- Reading text
_ _ _

Starlink isn't a good solution for rural broadband. It's better than nothing but countries like Canada should be aiming much higher, otherwise people in rural areas will just be stuck with outdated broadband again.

Fibre is the only technology fit for the next decades, gigabit+ speeds and ultra low, consistent latency. Starlink is great and all but the speeds and latency are already on the low side and will only continue to fall behind as fibre becomes more common and the Starlink system gets more subscribers (and therefore less bandwith per user).
 
Fibre is the only technology fit for the next decades, gigabit+ speeds and ultra low, consistent latency. Starlink is great and all but the speeds and latency are already on the low side and will only continue to fall behind as fibre becomes more common and the Starlink system gets more subscribers (and therefore less bandwith per user).

That is total rubbish.

For a start, a large proportion of the world's population uses a cellphone for Internet access, so clearly fiber isn't necessary to have a large impact.

As long as the Internet service is fast enough to stream video and audio, providing access to government services, education and videoconferencing the essentials are covered. With Starlink, it is. Anything better is just gravy.

One of the best side-effects of services like Starlink is to shut people up about the need to subsidize rural broadband.
 
Starlink isn't a good solution for rural broadband. It's better than nothing but countries like Canada should be aiming much higher, otherwise people in rural areas will just be stuck with outdated broadband again.

Fibre is the only technology fit for the next decades, gigabit+ speeds and ultra low, consistent latency. Starlink is great and all but the speeds and latency are already on the low side and will only continue to fall behind as fibre becomes more common and the Starlink system gets more subscribers (and therefore less bandwith per user).

_ _ _

- Raw data
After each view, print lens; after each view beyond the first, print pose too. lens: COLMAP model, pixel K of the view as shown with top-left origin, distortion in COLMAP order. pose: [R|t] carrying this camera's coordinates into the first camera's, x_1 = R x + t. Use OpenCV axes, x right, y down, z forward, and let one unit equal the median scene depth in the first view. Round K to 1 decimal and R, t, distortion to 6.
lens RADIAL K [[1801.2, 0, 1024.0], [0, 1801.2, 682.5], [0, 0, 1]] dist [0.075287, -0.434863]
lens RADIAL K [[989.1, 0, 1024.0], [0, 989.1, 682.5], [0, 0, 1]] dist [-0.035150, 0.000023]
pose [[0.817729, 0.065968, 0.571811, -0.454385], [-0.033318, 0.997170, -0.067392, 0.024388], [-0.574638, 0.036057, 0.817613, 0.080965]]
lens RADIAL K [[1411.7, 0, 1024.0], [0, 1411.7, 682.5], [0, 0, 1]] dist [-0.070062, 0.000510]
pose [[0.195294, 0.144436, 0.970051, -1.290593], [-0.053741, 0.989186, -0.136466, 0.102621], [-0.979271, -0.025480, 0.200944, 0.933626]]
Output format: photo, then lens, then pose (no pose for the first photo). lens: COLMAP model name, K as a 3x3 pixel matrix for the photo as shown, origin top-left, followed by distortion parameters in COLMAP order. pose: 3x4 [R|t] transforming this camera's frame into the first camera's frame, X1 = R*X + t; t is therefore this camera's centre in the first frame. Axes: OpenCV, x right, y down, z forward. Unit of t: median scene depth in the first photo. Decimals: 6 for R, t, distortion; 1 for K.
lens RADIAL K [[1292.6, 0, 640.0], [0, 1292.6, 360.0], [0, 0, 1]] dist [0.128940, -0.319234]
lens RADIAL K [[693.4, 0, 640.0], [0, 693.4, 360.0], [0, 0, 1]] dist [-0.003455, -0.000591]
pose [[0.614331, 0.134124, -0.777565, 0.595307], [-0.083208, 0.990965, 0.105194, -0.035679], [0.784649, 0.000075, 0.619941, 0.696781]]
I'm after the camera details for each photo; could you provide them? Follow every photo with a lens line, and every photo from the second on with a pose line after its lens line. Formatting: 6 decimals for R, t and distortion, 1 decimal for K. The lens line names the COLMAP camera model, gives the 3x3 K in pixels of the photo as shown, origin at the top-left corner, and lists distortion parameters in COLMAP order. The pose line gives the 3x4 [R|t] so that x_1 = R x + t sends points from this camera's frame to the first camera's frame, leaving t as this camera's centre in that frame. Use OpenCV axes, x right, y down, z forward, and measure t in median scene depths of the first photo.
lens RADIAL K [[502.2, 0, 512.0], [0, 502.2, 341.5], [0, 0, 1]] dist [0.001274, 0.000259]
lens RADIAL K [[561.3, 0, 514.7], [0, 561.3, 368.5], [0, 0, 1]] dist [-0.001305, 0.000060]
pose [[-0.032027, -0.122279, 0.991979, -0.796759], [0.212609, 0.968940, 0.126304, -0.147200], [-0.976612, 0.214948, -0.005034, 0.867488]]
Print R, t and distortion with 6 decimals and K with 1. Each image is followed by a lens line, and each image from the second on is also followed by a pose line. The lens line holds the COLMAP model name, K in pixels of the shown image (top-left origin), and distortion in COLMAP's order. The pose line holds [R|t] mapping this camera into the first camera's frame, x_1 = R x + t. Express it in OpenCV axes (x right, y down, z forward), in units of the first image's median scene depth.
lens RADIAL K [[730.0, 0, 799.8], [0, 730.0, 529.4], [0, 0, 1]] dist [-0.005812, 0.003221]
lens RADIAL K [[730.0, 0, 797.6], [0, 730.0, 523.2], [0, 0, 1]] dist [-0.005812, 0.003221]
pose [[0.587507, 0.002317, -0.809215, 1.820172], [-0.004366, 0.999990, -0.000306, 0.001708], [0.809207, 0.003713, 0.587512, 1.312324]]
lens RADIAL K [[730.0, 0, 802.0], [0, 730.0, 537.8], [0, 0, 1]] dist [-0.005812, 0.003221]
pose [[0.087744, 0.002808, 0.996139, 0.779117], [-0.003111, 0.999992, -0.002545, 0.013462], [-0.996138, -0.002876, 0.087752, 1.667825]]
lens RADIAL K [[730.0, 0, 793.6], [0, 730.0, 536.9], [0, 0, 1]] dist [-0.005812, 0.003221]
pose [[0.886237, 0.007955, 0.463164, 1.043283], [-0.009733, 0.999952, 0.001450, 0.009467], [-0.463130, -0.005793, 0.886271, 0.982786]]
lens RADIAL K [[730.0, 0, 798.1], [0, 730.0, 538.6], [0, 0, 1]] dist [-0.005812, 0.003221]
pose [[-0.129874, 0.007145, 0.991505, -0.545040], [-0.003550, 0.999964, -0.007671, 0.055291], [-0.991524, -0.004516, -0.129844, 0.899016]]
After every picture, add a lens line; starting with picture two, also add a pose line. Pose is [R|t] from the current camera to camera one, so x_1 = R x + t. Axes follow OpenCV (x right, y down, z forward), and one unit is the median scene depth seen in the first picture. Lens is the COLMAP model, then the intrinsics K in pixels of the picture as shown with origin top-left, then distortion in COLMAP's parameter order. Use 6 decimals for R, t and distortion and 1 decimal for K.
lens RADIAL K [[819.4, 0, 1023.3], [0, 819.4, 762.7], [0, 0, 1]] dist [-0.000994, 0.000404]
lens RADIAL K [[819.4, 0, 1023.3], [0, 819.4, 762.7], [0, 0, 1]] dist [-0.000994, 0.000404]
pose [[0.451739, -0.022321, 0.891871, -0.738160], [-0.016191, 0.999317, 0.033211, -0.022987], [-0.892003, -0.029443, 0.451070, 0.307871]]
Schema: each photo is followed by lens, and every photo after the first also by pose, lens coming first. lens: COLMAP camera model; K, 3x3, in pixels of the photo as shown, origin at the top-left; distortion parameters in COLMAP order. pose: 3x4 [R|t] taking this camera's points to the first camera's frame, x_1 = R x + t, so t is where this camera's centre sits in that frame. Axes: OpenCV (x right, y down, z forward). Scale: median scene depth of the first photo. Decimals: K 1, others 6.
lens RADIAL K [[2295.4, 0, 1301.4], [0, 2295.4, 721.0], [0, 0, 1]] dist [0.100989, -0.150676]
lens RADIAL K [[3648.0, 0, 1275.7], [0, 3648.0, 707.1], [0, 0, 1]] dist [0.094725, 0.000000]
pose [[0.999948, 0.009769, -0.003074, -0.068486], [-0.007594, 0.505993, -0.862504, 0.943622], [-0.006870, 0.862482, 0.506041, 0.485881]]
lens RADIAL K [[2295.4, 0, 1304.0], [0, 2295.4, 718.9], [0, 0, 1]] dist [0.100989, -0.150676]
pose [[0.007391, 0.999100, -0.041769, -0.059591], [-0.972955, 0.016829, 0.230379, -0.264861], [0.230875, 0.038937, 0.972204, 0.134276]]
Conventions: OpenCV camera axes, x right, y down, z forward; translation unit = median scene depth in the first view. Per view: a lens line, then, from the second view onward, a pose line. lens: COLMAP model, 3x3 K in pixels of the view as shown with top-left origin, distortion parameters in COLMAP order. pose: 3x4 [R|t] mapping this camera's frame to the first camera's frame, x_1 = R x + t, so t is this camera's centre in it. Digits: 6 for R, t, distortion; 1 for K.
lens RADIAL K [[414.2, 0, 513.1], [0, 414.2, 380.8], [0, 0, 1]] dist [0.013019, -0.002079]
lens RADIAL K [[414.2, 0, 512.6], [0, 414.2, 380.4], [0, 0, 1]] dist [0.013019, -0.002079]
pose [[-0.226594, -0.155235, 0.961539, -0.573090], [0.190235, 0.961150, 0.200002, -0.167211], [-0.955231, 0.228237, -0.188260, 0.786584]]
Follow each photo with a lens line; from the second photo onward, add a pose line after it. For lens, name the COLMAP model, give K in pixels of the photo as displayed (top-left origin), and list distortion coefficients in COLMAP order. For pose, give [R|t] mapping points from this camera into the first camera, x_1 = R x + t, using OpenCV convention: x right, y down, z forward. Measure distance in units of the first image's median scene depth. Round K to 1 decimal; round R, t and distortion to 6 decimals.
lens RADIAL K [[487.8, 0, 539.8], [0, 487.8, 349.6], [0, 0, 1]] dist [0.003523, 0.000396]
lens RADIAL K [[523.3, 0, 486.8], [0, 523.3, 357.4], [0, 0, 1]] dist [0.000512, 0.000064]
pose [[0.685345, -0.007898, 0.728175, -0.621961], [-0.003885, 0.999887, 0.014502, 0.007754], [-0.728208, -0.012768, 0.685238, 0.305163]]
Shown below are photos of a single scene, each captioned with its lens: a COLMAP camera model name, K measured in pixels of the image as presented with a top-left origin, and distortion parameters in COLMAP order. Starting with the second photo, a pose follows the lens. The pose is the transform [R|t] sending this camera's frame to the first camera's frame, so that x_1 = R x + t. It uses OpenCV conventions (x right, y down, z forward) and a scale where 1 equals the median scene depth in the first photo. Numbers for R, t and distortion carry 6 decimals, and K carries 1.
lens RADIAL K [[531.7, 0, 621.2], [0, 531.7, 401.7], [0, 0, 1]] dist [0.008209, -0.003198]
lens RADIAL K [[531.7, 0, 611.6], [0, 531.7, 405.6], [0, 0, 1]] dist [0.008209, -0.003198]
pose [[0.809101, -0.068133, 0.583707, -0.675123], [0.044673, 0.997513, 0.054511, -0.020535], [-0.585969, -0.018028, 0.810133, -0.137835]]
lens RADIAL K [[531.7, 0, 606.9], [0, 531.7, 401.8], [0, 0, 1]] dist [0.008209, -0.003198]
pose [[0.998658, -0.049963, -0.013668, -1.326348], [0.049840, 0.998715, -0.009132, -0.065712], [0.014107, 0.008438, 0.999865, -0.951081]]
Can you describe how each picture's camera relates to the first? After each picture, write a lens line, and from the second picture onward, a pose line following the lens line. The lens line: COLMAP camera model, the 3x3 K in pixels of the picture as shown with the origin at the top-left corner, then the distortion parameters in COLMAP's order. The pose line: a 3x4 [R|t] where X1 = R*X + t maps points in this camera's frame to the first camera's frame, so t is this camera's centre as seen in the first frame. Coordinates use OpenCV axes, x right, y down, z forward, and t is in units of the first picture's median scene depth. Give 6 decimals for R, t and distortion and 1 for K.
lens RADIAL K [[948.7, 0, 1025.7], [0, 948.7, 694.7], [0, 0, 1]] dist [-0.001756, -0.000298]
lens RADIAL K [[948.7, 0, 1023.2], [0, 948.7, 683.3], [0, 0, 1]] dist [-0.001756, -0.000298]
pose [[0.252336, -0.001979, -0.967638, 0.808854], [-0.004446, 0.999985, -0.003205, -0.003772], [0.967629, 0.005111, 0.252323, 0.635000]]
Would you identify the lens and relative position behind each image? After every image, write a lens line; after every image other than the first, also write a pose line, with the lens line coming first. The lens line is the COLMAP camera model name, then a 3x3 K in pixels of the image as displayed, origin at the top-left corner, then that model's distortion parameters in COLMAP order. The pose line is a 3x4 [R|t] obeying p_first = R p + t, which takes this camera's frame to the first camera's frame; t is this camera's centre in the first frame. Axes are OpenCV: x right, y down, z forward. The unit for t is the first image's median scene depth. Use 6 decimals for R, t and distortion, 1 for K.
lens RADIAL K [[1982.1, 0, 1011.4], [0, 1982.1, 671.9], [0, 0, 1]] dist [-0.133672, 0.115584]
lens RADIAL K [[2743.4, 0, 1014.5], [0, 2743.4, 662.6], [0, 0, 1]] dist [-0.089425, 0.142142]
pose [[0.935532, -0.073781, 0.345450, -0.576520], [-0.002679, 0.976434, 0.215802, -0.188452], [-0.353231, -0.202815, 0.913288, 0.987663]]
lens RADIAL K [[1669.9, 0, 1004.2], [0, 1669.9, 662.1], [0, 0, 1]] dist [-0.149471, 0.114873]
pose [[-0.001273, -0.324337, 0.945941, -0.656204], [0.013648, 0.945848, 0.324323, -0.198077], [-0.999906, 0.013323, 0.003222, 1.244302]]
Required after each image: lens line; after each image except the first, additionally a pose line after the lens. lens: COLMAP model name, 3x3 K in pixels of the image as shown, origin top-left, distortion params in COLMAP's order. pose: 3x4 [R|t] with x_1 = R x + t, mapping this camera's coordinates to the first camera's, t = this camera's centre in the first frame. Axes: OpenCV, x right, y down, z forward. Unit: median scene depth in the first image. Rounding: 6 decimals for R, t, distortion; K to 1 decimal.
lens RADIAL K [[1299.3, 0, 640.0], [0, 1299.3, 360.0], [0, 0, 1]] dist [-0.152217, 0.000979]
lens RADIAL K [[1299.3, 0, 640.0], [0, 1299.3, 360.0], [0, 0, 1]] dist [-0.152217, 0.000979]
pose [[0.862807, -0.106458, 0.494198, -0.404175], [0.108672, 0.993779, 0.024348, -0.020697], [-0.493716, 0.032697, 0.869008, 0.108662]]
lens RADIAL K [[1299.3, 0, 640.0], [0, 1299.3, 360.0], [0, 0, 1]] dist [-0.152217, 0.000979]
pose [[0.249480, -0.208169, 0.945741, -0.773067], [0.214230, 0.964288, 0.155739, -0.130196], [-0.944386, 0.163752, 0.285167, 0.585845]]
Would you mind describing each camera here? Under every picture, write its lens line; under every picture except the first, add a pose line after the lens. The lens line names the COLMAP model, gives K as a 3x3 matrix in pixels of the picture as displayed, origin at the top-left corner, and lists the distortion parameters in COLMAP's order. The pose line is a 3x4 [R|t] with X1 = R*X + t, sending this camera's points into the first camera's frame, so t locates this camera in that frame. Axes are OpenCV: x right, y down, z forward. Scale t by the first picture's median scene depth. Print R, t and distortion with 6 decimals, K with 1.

_ _ _

- Activity 1
Quote the Starlink text word for word, everything from "As long as the" down to "is just gravy.".
- Activity 2
Extend the discussion of Starlink and rural broadband past its last sentence.
The records have no connection to the text on Starlink and rural broadband.

- Exercise output 1
As long as the Internet service is fast enough to stream video and audio, providing access to government services, education and videoconferencing the essentials are covered. With Starlink, it is. Anything better is just gravy.

- Exercise output 2
I think you are underestimating the cost/benefit of pulling fiber hundreds of miles to serve a small hamlet. There are a lot of those isolated places and, indeed, there always will be. You do realize a goodly portion of the earths population uses local diesel generators for electricity? It’s an expensive way of producing electricity, but they do it because running power lines from a more cost effective central power source just isn’t economically feasible.

You are also thinking Starlink is like geosats. When/if Starlink becomes saturated, they will simply loft more cheap satellites to fill in bandwidth. Also note that unlike geosats, Starlink serves the globe. The Galapagos island are nice to visit, but any kind of telecom there is a challenge (and Ecuador is not going to spend the $$ for an expensive undersea fiber cable any time soon). Starlink will immediately give a fairly large population of people access to high quality Internet.

Finally, Starlink has use cases that fiber will never be used for. Mobile, airplane, oceans, emergency response, “temporary” resource extraction (think far flung mining operations) to name a few.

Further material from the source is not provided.